**Source document:**

━━━━━━

Conduit 35 not only has the advantage, known per se, to avoid transferring motor heat to intake, so as to improve the efficiency of the thermodynamic cycle, but also permits maintaining a substantially stable pressure differential between the casing 14 and the intake of the compressor, thus ensuring a substantially stable oil flow rate.
Thus the gaseous flow rate through each conduit 21 is substantially stable and may be adapted to the need of cooling in the associated bearing by conveniently sizing the conduits 21, 34 and the remainder of the pathes through the bearings.
The gaseous flow rate being substantially stable, also the oil flow rate is substantially stable, and may be adapted to the need of cooling in the associated bearing by conveniently sizing notably pipe 38 and micro orifice 54.
Using the heat from the electric motor to distillate the liquid ensures a large excess of lubrication, which permits dispensing with arranging for oil a separate circuit with a pump and a separate tank.
Tests have indeed shown that on a compressor of approximately 30 kilowatts, when compressing Refrigerant 22 to condensing pressures of 10 to 30 bars, 300 W to 500 W are necessary for lubrication when the amount of oil is around 2% by weight.
But in a hermetic compressor, the heat dissipated by the motor is of the order of 7% to 10% of the motor power, in other words 2 to 3 kW, i.e. 4 to 10 times the amount needed.
This results in an excess in lubricating capacity which ensures that, even if by accident the amount of oil would decrease, because for example the oil has accumulated in some remote point of the circuit, enough oil remains available for lubrication: this excess allows also to use a smaller percentage amount of oil, which eventually results in a better efficiency of the evaporator and condenser.
The pressure difference between casing 14 and intake 16 is still more stable if, as shown in FIG. 5, the orifice 36 is an economiser port of an economiser device 41 comprising, in a manner known per se, a liquid/gas separating device such as a tank 42 mounted between the expansion device 26 and the evaporator 27. The bottom of tank 42, containing condensate when in operation, is connected to an inlet of the avaporator 27. The top of tank 42, containing gaseous refrigerant, is connected to the economiser port 36.
As is shown, the more the intake pressure diminishes, the more the compression ratio increases, and the more gas is returned to the economiser, and the higher is the pressure ratio between pressure at point 36 and intake pressure.

━━━━━━

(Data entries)
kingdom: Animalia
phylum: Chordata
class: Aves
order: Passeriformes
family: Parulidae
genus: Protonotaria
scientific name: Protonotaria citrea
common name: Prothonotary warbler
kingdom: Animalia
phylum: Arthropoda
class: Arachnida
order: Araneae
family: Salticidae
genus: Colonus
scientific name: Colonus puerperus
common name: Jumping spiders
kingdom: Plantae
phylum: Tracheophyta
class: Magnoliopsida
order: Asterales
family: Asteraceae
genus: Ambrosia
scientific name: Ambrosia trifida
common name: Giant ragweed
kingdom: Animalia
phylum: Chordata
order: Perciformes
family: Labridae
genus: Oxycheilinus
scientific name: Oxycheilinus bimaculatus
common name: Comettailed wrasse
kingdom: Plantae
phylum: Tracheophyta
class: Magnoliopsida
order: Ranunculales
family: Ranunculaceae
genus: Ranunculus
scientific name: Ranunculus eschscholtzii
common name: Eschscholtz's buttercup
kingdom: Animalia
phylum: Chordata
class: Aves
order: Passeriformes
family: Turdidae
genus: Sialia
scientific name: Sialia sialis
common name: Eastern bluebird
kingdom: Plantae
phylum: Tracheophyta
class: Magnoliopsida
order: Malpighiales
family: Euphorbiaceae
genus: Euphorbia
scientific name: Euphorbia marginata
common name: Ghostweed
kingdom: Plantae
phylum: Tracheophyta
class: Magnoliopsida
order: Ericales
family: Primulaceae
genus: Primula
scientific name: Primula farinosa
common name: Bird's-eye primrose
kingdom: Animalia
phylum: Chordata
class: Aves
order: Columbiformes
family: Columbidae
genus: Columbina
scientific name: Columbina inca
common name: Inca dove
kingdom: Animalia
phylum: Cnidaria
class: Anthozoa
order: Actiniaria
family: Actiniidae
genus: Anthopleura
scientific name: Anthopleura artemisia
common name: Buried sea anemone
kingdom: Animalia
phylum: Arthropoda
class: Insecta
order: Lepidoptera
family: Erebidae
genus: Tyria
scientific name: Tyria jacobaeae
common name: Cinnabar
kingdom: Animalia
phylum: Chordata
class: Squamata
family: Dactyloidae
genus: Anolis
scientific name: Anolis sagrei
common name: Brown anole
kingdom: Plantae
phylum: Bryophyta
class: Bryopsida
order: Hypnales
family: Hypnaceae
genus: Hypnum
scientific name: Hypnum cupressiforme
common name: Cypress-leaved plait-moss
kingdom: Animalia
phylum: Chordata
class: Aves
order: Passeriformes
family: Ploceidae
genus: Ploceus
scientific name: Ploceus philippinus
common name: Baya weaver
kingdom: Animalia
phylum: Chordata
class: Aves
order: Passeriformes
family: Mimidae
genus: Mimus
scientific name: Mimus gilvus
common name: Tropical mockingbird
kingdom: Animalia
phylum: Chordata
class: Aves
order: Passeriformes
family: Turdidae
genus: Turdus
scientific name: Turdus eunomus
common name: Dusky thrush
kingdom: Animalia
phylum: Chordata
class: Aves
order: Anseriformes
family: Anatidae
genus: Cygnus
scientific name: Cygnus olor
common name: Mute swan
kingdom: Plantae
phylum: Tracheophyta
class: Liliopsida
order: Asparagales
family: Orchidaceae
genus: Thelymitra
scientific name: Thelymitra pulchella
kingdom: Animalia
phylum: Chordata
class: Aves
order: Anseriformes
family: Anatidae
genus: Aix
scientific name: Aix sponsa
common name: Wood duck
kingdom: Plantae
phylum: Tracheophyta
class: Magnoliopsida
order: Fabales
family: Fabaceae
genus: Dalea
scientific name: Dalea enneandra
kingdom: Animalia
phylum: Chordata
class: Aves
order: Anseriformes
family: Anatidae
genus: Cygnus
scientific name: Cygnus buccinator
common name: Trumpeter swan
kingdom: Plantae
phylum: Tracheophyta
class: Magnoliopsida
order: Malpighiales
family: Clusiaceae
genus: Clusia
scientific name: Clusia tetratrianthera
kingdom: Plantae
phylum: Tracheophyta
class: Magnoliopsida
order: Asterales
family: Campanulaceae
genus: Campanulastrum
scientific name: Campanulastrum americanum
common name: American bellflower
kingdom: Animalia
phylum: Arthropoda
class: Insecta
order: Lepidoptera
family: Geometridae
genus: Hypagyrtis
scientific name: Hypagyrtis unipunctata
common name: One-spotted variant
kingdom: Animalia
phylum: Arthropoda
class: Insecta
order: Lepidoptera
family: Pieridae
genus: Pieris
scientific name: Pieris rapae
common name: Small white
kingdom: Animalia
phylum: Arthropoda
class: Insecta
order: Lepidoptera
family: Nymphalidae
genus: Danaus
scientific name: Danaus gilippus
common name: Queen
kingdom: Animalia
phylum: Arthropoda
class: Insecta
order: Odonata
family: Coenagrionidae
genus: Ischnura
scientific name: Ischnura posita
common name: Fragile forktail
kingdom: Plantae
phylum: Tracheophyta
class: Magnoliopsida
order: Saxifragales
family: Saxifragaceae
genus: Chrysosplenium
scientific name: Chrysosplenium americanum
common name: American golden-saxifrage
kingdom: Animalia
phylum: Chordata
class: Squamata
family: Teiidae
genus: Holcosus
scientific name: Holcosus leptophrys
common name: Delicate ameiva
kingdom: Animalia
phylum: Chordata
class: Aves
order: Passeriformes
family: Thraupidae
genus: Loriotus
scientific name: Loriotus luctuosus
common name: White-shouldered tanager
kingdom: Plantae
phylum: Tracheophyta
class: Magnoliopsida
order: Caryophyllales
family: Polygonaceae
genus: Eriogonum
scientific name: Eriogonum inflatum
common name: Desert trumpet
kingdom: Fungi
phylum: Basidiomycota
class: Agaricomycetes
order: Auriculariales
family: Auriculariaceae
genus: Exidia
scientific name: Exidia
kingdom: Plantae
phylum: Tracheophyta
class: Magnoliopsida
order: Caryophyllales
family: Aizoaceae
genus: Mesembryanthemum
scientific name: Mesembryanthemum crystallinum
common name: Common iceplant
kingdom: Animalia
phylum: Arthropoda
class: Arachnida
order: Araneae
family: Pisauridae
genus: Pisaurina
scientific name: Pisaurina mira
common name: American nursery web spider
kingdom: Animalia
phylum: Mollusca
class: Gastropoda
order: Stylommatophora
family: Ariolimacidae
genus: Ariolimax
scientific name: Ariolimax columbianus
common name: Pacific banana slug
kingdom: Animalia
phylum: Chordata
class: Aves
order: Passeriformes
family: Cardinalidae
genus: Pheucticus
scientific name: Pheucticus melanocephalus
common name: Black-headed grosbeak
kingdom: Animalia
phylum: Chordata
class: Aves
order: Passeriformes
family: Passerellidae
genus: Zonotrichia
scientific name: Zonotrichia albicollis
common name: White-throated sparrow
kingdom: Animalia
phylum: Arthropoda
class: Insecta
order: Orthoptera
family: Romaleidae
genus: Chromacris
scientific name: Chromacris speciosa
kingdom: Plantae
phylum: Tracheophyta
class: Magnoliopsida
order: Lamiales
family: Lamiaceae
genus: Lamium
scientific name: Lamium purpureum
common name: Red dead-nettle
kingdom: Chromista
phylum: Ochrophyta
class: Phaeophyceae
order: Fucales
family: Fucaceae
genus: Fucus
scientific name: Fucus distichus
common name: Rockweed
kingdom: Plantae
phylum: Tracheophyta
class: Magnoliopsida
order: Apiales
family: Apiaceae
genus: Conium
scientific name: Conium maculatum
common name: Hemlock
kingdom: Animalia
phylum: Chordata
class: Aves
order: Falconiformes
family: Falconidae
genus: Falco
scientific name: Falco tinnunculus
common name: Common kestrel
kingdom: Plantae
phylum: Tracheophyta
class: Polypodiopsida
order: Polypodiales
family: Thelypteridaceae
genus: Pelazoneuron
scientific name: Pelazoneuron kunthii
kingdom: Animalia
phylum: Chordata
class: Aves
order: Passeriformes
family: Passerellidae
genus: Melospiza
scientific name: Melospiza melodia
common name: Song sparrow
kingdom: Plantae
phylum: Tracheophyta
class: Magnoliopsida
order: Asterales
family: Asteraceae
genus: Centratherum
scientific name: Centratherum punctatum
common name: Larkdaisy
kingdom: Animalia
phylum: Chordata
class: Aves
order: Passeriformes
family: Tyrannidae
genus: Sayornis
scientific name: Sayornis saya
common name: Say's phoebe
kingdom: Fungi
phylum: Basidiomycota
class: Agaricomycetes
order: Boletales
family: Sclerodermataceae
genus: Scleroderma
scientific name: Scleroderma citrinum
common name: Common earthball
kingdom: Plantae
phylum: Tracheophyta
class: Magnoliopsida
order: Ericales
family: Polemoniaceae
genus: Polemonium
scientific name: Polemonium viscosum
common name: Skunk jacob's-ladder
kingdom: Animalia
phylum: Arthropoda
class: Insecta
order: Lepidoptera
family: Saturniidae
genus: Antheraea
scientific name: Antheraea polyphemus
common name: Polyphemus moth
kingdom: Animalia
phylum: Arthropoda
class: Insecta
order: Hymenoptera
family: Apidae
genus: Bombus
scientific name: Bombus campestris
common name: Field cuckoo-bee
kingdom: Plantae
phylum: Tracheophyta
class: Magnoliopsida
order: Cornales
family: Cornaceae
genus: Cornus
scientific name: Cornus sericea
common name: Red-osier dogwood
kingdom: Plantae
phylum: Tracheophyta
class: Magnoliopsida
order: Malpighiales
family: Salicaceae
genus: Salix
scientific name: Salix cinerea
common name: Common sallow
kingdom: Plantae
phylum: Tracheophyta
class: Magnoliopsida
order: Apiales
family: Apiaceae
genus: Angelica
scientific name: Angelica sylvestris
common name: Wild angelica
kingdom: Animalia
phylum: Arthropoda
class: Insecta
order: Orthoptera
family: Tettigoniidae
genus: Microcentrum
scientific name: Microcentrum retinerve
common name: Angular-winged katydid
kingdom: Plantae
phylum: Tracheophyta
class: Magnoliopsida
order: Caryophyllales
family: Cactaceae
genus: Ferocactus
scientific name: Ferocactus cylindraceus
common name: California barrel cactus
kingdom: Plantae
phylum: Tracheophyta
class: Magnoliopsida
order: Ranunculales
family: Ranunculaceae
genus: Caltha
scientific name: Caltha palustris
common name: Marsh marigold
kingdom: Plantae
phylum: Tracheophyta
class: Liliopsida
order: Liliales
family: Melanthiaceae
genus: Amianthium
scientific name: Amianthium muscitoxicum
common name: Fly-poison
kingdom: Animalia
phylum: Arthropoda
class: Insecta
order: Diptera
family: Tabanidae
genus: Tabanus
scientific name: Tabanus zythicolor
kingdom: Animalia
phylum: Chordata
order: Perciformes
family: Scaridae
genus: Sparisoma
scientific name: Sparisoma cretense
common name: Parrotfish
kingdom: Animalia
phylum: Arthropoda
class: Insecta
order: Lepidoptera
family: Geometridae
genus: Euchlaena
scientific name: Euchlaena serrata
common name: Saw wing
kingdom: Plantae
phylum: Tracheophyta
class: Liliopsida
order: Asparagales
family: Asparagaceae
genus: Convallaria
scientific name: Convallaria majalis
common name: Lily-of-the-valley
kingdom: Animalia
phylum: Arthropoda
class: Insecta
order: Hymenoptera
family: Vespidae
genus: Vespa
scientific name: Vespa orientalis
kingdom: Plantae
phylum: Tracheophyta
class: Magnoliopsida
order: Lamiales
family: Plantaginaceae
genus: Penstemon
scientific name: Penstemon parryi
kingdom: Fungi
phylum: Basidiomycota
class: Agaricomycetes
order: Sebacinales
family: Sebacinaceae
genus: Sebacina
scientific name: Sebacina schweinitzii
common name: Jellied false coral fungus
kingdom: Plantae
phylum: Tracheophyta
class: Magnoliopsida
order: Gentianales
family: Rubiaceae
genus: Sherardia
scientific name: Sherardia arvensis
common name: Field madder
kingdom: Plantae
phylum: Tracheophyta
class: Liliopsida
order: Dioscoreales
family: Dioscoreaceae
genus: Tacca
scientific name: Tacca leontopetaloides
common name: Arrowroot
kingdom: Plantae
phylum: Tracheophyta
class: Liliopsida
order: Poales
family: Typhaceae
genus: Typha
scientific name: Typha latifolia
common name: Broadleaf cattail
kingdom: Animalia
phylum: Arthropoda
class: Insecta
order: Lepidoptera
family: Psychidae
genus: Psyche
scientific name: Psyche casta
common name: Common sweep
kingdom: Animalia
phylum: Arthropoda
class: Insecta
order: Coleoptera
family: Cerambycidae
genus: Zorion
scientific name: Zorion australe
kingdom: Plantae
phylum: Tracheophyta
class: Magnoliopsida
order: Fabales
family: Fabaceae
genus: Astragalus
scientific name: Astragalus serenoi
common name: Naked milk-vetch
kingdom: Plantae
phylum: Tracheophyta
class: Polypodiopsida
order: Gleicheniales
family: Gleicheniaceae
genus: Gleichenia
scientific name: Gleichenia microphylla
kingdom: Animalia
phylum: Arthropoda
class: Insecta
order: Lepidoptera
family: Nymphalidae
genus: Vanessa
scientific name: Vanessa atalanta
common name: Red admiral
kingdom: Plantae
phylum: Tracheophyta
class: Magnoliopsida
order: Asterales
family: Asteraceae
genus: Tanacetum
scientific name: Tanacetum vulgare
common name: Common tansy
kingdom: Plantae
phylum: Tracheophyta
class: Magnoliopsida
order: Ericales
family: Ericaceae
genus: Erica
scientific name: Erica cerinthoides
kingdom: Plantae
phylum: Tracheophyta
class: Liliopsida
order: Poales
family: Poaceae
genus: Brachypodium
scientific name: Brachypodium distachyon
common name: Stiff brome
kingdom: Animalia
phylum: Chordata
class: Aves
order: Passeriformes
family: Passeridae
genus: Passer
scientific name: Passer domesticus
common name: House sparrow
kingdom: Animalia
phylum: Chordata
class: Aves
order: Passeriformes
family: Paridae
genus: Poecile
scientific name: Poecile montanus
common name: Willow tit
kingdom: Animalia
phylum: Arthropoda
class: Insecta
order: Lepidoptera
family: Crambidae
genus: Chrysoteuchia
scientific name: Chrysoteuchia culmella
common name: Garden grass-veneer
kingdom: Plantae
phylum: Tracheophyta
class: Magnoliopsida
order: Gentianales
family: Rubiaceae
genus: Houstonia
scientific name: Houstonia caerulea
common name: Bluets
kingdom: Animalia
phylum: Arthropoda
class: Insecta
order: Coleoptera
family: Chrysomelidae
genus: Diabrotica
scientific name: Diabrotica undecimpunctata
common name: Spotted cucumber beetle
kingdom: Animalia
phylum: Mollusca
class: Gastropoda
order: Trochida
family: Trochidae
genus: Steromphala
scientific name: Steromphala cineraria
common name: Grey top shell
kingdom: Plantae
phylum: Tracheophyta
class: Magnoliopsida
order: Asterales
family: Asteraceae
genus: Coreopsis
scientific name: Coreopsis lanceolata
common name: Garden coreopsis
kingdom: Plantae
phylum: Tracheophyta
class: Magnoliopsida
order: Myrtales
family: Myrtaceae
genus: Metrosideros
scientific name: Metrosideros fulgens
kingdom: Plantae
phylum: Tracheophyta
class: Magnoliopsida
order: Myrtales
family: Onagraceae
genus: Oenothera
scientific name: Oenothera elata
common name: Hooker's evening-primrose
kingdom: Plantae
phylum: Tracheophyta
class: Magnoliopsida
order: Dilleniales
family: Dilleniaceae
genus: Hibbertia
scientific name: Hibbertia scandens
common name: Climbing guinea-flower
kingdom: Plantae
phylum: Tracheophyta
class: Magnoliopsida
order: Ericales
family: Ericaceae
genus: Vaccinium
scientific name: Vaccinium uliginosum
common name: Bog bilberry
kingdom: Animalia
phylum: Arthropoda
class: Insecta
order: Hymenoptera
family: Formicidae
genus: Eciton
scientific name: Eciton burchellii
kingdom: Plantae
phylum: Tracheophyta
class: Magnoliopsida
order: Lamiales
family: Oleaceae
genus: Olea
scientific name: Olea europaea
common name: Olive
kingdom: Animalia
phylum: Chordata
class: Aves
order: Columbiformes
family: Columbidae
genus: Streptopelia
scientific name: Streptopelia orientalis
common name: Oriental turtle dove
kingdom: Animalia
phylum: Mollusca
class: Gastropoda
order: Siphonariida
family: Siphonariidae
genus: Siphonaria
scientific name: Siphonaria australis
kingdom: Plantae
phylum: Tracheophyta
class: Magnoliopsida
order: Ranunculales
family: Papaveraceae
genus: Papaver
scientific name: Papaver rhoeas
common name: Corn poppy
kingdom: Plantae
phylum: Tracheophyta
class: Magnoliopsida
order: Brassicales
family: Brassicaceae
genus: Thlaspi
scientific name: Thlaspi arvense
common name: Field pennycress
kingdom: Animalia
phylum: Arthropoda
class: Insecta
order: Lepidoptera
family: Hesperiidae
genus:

━━━━━━

Write the next few sentences of the passage on compressor lubrication, picking up after its final sentence. The data entries are not needed for this exercise.

**Result:**
For example, in a compressor discharging under a pressure of 12 bars, with an economiser orifice for two pinions as described in the French patent application No. 79 15675 of June 19, 1979, if intake pressure is 4 bars, the pressure of the economiser, i.e. at orifice 36 is approximately 6 bars, thus a difference of 2 bars; but if intake pressure drops to 2 bars, the economiser pressure climbs to approximately 4 bars, whereby the pressure difference is substantially constant.
It would nevertheless be possible, without changing the invention, but at the expense of an additional device, to maintain a constant oil pressure by moving the point 36 towards intake and by implementing on the conduit 35 a constant pressure drop valve.
One shall notice that the level of liquid 33 tends to self-stabilize. If it decreases, the oil content of the liquid in the receiver 25 increases, thus increasing the quantity of oil produced by distallating it.
A fast stabilisation is only made possible because the vaporizing heat supplied by the motor is in large excess with respect to the lubrication needs.
The embodiments of FIGS. 6 to 8 will be described only as to the differences with respect of FIG. 1.
A reservoir 130 containing oil 132 up to a level 33 is provided with several outlets or lubricating conduits 151, 152, 153 which replace the capillary tubes 116, 117, 118 of FIG. 1, and are connected to the individual bearings.
A more detailed sectional view of said reservoir is seen in FIG. 7.
The reservoir 130 is connected via a capillary tube 131 to a conduit such as 20 in FIG. 1 in which refrigerant liquid is present under pressure, issuing for instance from the condenser. In the reservoir there is a reserve of oil 132 heated by a thermostatic resistance 133. The side-wall of the reservoir has a zone perforated by holes 135 on which three plates 136, 137 and 138 are tightened by bolts 139, said plates being shown in the exploded view of FIG. 8.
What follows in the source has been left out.